Which Should Come First the Chicken or the Egg (Meta Data Repository or the Data Warehouse)?
By David Marco
Which application did most companies build first, the data warehouse/data marts or the meta data repository? The obvious answer is the data warehouse. Most Global 2000 companies have a data warehouse (typically several) conversely many companies still do not have a meta data repository. A much more interesting question is “if a company only has time/money/resources to build one of these applications which SHOULD it build first, the meta data repository or the data warehouse”? Before we address this question, I want to make sure that it is clearly understood that both a meta data repository and a data warehouse are critical applications that most every company NEEDS to have. Those companies that neglect these applications, or do not build them properly will be replaced by their competitors that do.
Which Should We Build First?
Over the years I’ve given more than a hundred keynotes/seminars on data warehousing and meta data. During these talks I’ve been asked the question of which should you build first many times. After giving it careful thought I have come to the conclusion that a corporation’s optimal approach is to FIRST build their meta repository. Let’s examine the reasons why.
IT Applications Failure
When a corporation looks to undertake a major IT (information technology) initiative, like a CRM (customer relationship management), ERP (enterprise resource planning), data warehouse, or e-commerce solution their likelihood of project failure is between 65% – 80%, depending on the study that you are looking at. This is especially alarming when we consider that these same initiatives traditionally have executive management support and cost many millions of dollars. For example, I have one large client that is looking to roll out a CRM system (e.g. Siebel, Oracle) and an ERP system (e.g. SAP, PeopleSoft) globally in the next four years. Their initial project budget is over $125 million! Consider this, when was that last time that you’ve seen an ERP or CRM initiative being delivered on time or on budget?

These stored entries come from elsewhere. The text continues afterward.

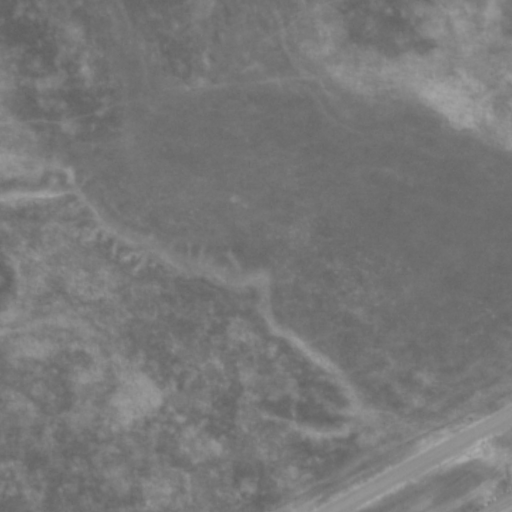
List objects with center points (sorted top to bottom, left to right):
road: (422, 463)
railway: (500, 505)
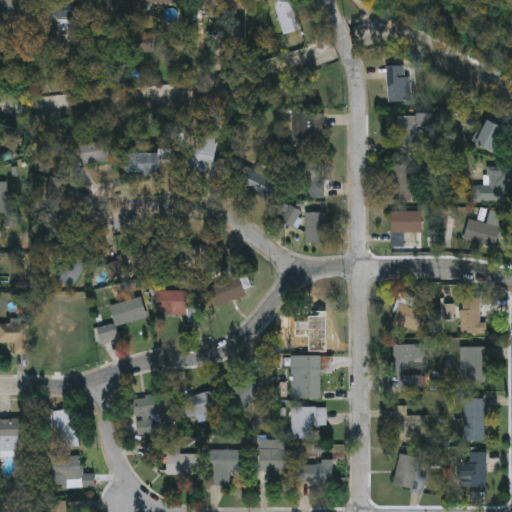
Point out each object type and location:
building: (286, 16)
building: (286, 16)
building: (57, 20)
building: (58, 21)
building: (399, 85)
building: (399, 85)
building: (411, 130)
building: (412, 130)
building: (308, 131)
building: (308, 132)
building: (495, 139)
building: (495, 139)
building: (95, 153)
building: (205, 153)
building: (206, 153)
building: (95, 154)
building: (144, 166)
building: (145, 166)
building: (311, 182)
building: (311, 182)
building: (404, 183)
building: (405, 184)
building: (256, 185)
building: (257, 185)
building: (493, 187)
building: (493, 188)
building: (3, 199)
building: (3, 199)
building: (292, 218)
building: (292, 218)
building: (407, 224)
building: (407, 224)
building: (316, 230)
building: (317, 230)
building: (486, 231)
building: (487, 232)
road: (360, 252)
building: (165, 253)
building: (165, 253)
building: (126, 264)
building: (127, 264)
building: (71, 271)
building: (71, 272)
road: (303, 277)
building: (226, 293)
building: (227, 293)
building: (169, 304)
building: (169, 304)
building: (473, 318)
building: (121, 319)
building: (122, 319)
building: (473, 319)
building: (411, 320)
building: (412, 320)
building: (62, 325)
building: (63, 326)
building: (309, 331)
building: (309, 332)
building: (16, 338)
building: (16, 338)
road: (220, 351)
building: (469, 366)
building: (469, 367)
building: (409, 371)
building: (409, 371)
building: (308, 378)
building: (308, 378)
road: (56, 385)
building: (251, 389)
building: (251, 389)
building: (200, 405)
building: (200, 406)
building: (150, 413)
building: (150, 413)
building: (473, 418)
building: (473, 418)
building: (307, 422)
building: (307, 423)
building: (410, 425)
building: (411, 425)
building: (66, 430)
building: (66, 430)
building: (11, 437)
building: (11, 437)
road: (117, 456)
building: (272, 458)
building: (273, 458)
building: (184, 466)
building: (184, 466)
building: (223, 467)
building: (224, 467)
building: (477, 471)
building: (477, 471)
building: (67, 472)
building: (68, 473)
building: (411, 474)
building: (411, 474)
building: (315, 475)
building: (315, 475)
building: (59, 507)
building: (60, 508)
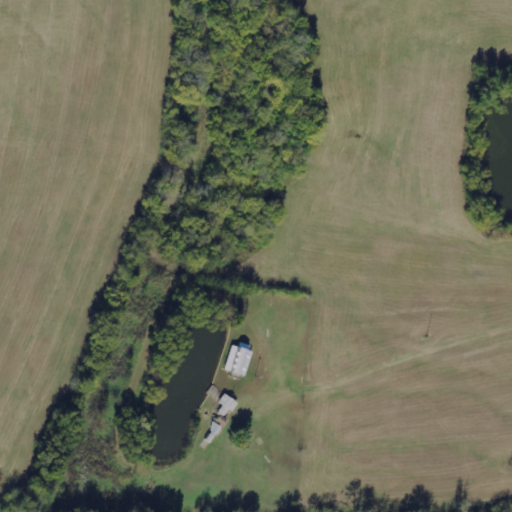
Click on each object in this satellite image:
building: (239, 360)
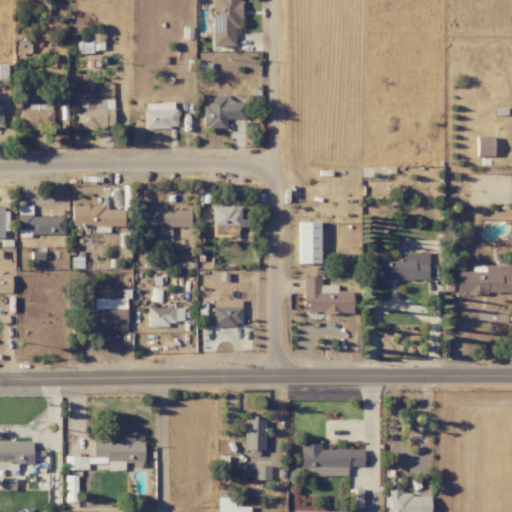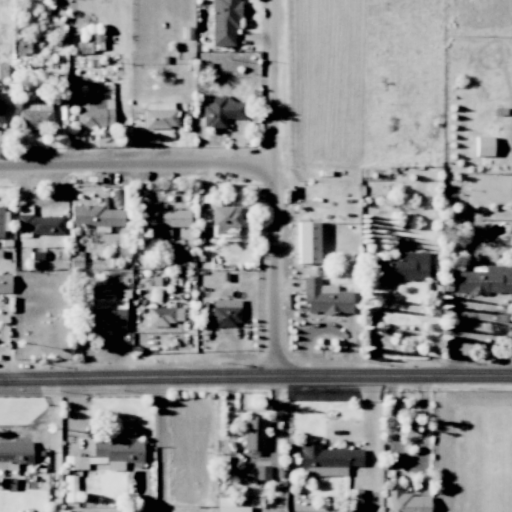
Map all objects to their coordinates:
building: (224, 21)
building: (3, 71)
building: (221, 112)
building: (94, 113)
building: (0, 115)
building: (159, 115)
building: (36, 117)
building: (483, 146)
road: (135, 166)
road: (271, 188)
building: (95, 216)
building: (162, 219)
building: (226, 219)
building: (3, 220)
building: (37, 223)
building: (307, 242)
building: (400, 268)
building: (484, 279)
building: (4, 283)
building: (325, 298)
road: (402, 307)
building: (226, 312)
building: (105, 313)
building: (162, 316)
road: (256, 377)
road: (42, 419)
building: (253, 436)
road: (371, 444)
building: (15, 452)
building: (114, 454)
building: (328, 460)
building: (261, 472)
building: (404, 501)
building: (227, 505)
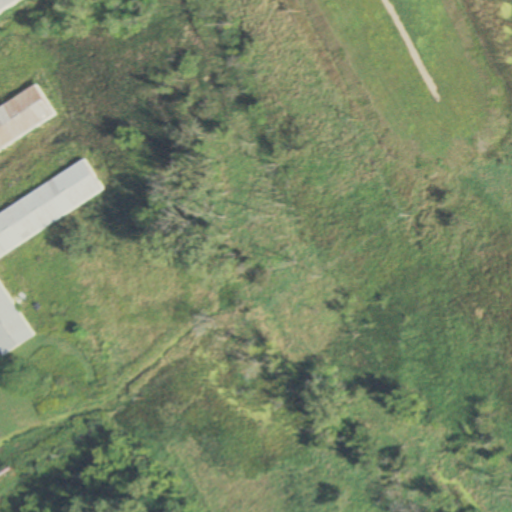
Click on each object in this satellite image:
building: (11, 6)
building: (34, 204)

Meta Data Repositories Enable ALL IT Applications
When we examine the causes for these projects failure several themes become apparent. First, the projects did not address a definable and measurable business need. This is the number one reason for project failure, data warehouse, CRM, meta data repository, or otherwise. As IT professionals we must allows be looking to solve business problems or capture business opportunities. Second, the projects that fail have a very difficult time understanding their company’s existing IT environment. This includes custom applications, vendor applications, data elements, entities, data flows, data heritage, and data lineage. A meta data repository (and specifically technical meta data) allows a corporation to decipher their IT environment and reduce the systems development life-cycle for ERP, CRM, data warehouse, and E-Commerce applications.
For most of these systems (data warehouses specifically) a meta data repository is a critical project enabler and long-term sustainer of the application. However many companies in their enthusiasm to build a data warehouse did so at the expense of architecture, quality, and without a meta data repository supporting it. Not surprisingly most Global 2000 companies will spend the better part of this decade completely rebuilding these systems.
Vendor Tools
As I had previously mentioned that most companies have selected their data warehousing tools and built their data warehouse before implementing their meta data repository. While data warehousing tools have certainly matured over the years, the companies that selected their data
warehousing tools without addressing their meta data repository requirement will most likely end up with tools that will not support their meta data repository. Conversely the tools that are used to build the meta data repository typically do not hamper the development of the data warehouse (an incorrectly built meta data repository does).
Often times a corporation will not want to wait to attain the substantial benefits of a meta data repository and a data warehouse, and will look to build both of these applications in parallel. This approach makes sense as a meta data repository is an absolute necessity for the success of the data warehouse. Conversely data warehouses and the tools that build them typically provide some of the most valuable meta data for the repository.
The number of companies looking to build the meta data repository is growing more rapidly than ever before. While meta data repository initiatives are certainly not without their fair share of project failures, those companies that have worked hard and been methodical in their approach have build repositories that are providing them a tremendous competitive advantage.